Collect each line of the entries that holds the string "female".
━━ Available records ━━
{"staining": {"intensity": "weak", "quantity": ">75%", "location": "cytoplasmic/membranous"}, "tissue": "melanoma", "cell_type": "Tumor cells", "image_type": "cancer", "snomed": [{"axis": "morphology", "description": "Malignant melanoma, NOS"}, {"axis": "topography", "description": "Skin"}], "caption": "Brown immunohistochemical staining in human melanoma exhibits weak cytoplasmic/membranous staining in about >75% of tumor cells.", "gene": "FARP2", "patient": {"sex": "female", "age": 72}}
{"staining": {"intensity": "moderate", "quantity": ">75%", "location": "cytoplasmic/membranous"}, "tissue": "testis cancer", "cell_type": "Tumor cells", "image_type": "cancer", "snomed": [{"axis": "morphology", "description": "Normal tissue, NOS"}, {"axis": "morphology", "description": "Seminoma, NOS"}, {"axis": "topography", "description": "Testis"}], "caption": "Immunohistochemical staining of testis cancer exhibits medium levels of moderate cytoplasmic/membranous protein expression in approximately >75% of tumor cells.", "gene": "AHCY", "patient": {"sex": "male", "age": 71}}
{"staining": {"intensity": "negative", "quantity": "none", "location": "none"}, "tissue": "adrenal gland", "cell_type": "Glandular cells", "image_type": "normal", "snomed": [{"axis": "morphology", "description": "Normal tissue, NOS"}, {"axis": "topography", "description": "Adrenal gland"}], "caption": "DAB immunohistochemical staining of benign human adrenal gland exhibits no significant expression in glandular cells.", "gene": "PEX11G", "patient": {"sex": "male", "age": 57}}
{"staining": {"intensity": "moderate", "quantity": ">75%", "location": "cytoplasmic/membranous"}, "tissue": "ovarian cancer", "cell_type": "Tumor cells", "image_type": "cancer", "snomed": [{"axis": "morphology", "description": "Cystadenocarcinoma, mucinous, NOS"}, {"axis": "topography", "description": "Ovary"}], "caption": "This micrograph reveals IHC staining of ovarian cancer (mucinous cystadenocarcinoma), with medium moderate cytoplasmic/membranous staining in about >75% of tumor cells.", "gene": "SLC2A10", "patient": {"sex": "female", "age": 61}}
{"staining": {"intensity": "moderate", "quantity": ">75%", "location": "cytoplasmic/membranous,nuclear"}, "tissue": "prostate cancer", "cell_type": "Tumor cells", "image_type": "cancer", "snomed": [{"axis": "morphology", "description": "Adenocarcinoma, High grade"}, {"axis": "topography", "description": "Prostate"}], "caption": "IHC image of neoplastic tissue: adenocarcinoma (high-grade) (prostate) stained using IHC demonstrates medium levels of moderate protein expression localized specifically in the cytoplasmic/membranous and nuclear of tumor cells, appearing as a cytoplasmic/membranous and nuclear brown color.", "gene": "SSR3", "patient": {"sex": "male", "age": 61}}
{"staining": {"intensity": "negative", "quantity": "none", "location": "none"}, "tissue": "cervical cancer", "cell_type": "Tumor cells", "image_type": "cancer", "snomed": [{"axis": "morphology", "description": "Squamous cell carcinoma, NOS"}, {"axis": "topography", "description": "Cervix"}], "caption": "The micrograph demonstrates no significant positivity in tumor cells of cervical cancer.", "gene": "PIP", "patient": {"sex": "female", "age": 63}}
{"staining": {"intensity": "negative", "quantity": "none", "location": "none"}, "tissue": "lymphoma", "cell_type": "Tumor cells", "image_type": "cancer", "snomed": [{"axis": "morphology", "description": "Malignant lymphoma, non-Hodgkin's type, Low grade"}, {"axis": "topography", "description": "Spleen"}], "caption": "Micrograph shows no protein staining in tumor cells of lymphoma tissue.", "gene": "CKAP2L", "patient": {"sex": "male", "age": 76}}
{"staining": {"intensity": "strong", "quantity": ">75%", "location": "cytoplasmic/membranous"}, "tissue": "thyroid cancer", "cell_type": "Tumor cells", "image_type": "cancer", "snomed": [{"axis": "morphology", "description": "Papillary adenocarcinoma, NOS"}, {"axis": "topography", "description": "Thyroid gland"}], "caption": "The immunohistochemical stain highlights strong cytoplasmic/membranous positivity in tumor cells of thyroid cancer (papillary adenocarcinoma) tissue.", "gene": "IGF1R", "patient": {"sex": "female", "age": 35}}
━━━
[Completed exercise]:
{"staining": {"intensity": "weak", "quantity": ">75%", "location": "cytoplasmic/membranous"}, "tissue": "melanoma", "cell_type": "Tumor cells", "image_type": "cancer", "snomed": [{"axis": "morphology", "description": "Malignant melanoma, NOS"}, {"axis": "topography", "description": "Skin"}], "caption": "Brown immunohistochemical staining in human melanoma exhibits weak cytoplasmic/membranous staining in about >75% of tumor cells.", "gene": "FARP2", "patient": {"sex": "female", "age": 72}}
{"staining": {"intensity": "moderate", "quantity": ">75%", "location": "cytoplasmic/membranous"}, "tissue": "ovarian cancer", "cell_type": "Tumor cells", "image_type": "cancer", "snomed": [{"axis": "morphology", "description": "Cystadenocarcinoma, mucinous, NOS"}, {"axis": "topography", "description": "Ovary"}], "caption": "This micrograph reveals IHC staining of ovarian cancer (mucinous cystadenocarcinoma), with medium moderate cytoplasmic/membranous staining in about >75% of tumor cells.", "gene": "SLC2A10", "patient": {"sex": "female", "age": 61}}
{"staining": {"intensity": "negative", "quantity": "none", "location": "none"}, "tissue": "cervical cancer", "cell_type": "Tumor cells", "image_type": "cancer", "snomed": [{"axis": "morphology", "description": "Squamous cell carcinoma, NOS"}, {"axis": "topography", "description": "Cervix"}], "caption": "The micrograph demonstrates no significant positivity in tumor cells of cervical cancer.", "gene": "PIP", "patient": {"sex": "female", "age": 63}}
{"staining": {"intensity": "strong", "quantity": ">75%", "location": "cytoplasmic/membranous"}, "tissue": "thyroid cancer", "cell_type": "Tumor cells", "image_type": "cancer", "snomed": [{"axis": "morphology", "description": "Papillary adenocarcinoma, NOS"}, {"axis": "topography", "description": "Thyroid gland"}], "caption": "The immunohistochemical stain highlights strong cytoplasmic/membranous positivity in tumor cells of thyroid cancer (papillary adenocarcinoma) tissue.", "gene": "IGF1R", "patient": {"sex": "female", "age": 35}}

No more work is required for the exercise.